May I ask if the day is gone when God should cease to be almighty? when human error sin should no longer be overcome and destroyed? when sickness, sorrow, misery, and distress, should no longer be striven against until they are annihilated? I ask, in all sincerity and candor, has the healing and saving Christ been withdrawn from human reach because there is no longer need of such a Christ? And, in this sense, has the day of healing miracles passed because there is now no necessity for them? As Christian Scientists we maintain, however, that divine healing is miraculous only as it is not understood. All true healing is done through the understanding of ever-operative law.

I will close by asking your attention while I read a brief extract from the preface to our text-book as it aptly epitomizes what I have endeavored to say:

"The physical healing of Christian Science results now, as in Jesus' time, from the operation of divine Principle, before which sin and disease lose their reality in human consciousness and so disappear as naturally and necessarily as darkness gives place to light and sin to reformation. Now, as then, his mighty works are not supernatural, but supremely natural. They are the sign of Immanuel, or 'God with us' a divine influence ever present in human consciousness and repeating itself, coming now as was promised aforetime,


To preach deliverance to the captives [of sense],

And recovery of sight to the blind,

To set at liberty them that are bruised." Page xi.


I read also the closing paragraph of this preface as showing the Christly spirit in which this book was given to the world:

"In the spirit of Christ's charity, as one who 'hopeth all things, endureth all things,' and is joyful to bear consolation to the sorrowing and healing to the sick, she commits these pages to honest seekers for Truth."


[Delivered Nov. 20, 1904, at the Orpheum Theater in Brooklyn, New York, and published in the Brooklyn Daily Eagle, Nov. 21, 1904. The newspaper noted: "The entire orchestra and the balcony of the Orpheum Theater were filled yesterday ... The boxes, too, were filled. Eighteen hundred tickets for seats had been left for distribution, and they were all gone but twelve by yesterday morning."

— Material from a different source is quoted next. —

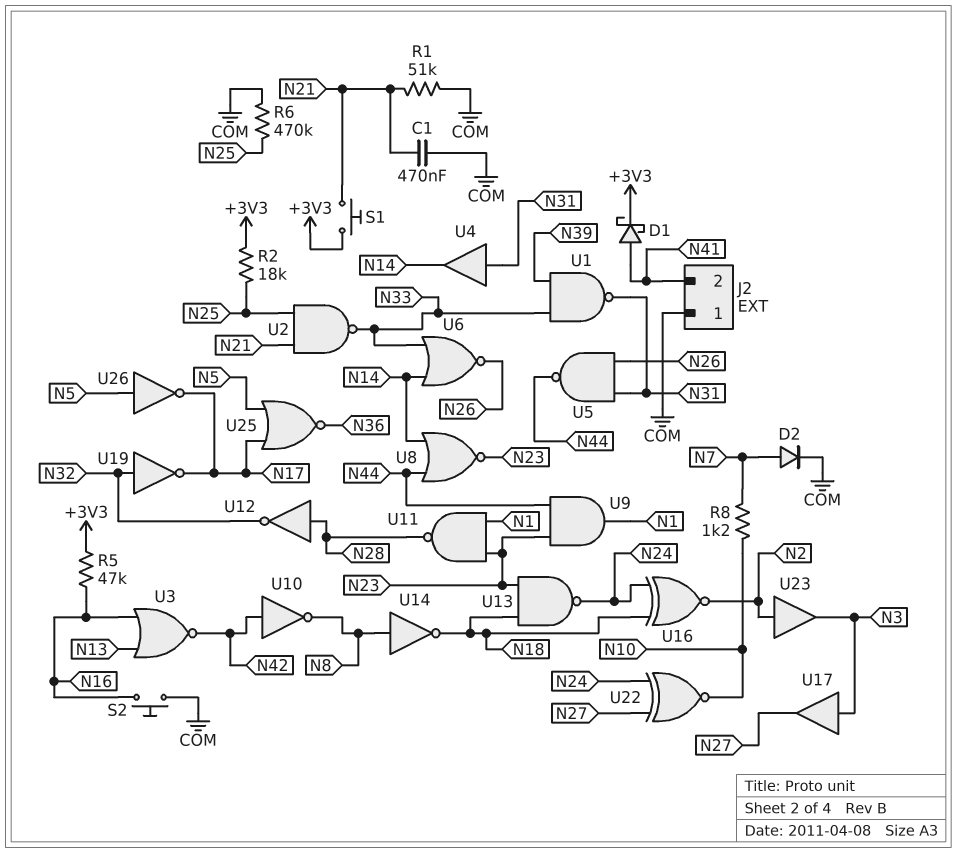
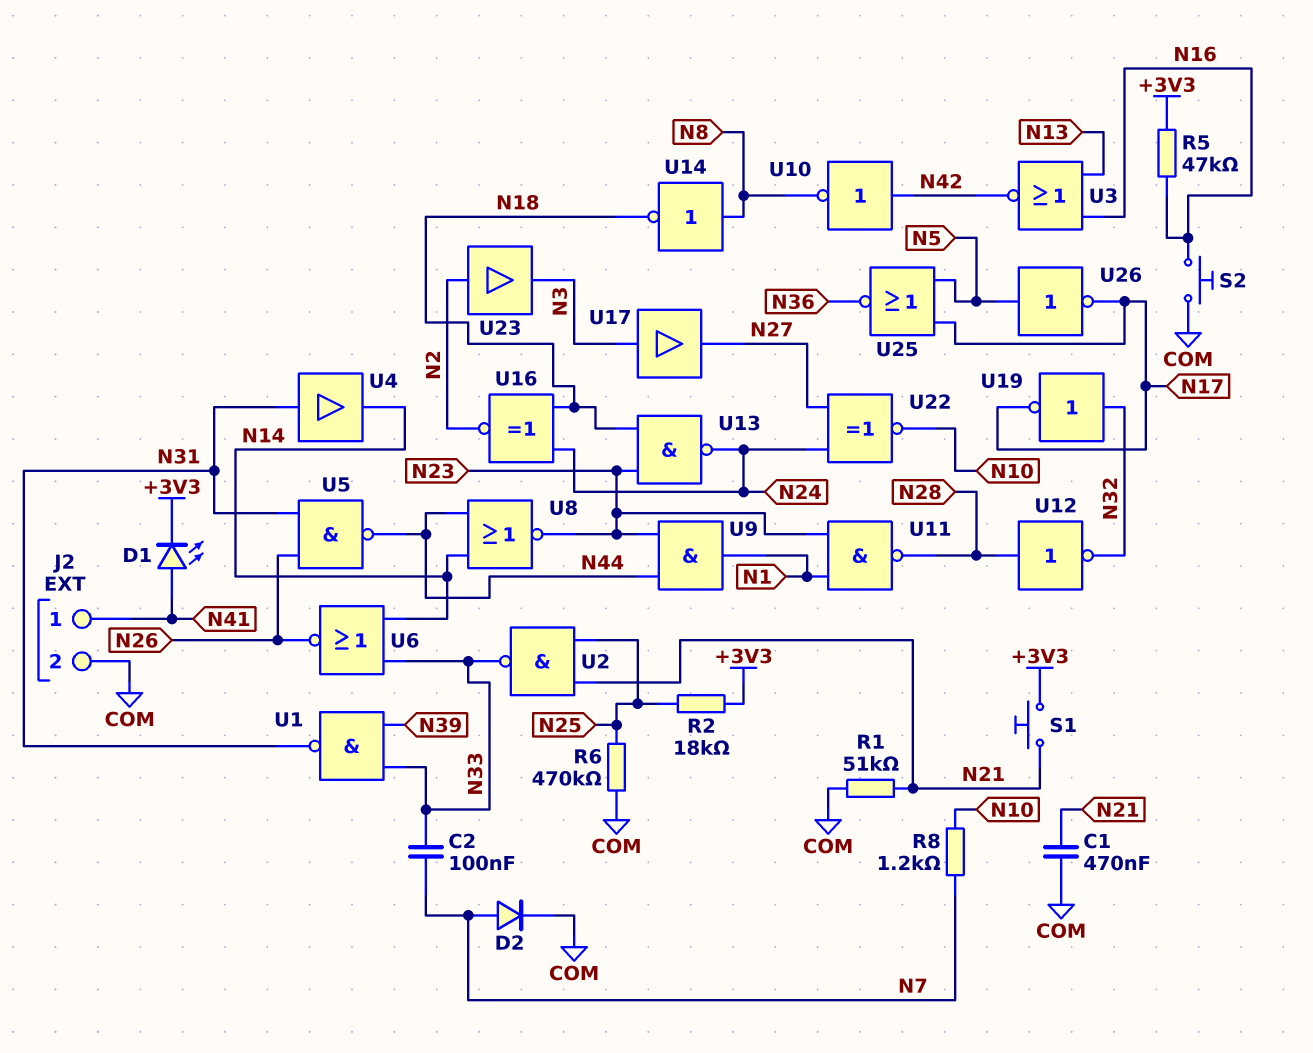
C2: none -> 100nF (N7, N33)
D1: schottky (A N41, K +3V3) -> LED (A N41, K +3V3)
J2 pin 1: COM -> N41
J2 pin 2: N41 -> COM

[This lecture had already been given in The Mother Church on April 9, 1903, as the church's semi-annual lecture. Since the wording of the six tenets in the Christian Science textbook was revised subsequent to the version given above, and since public newspapers might inadvertently introduce slight changes to the text they were typesetting, the tenets are quoted here as printed April 18, 1903, in The Christian Science Sentinel, in the editors' synopsis of the lecture, with the hope that these will most nearly match the contents of Science and Health at the time the lecture was delivered and first written. Otherwise the text above is that printed in the Brooklyn Daily Eagle. Neither publication gave the title of the lecture.]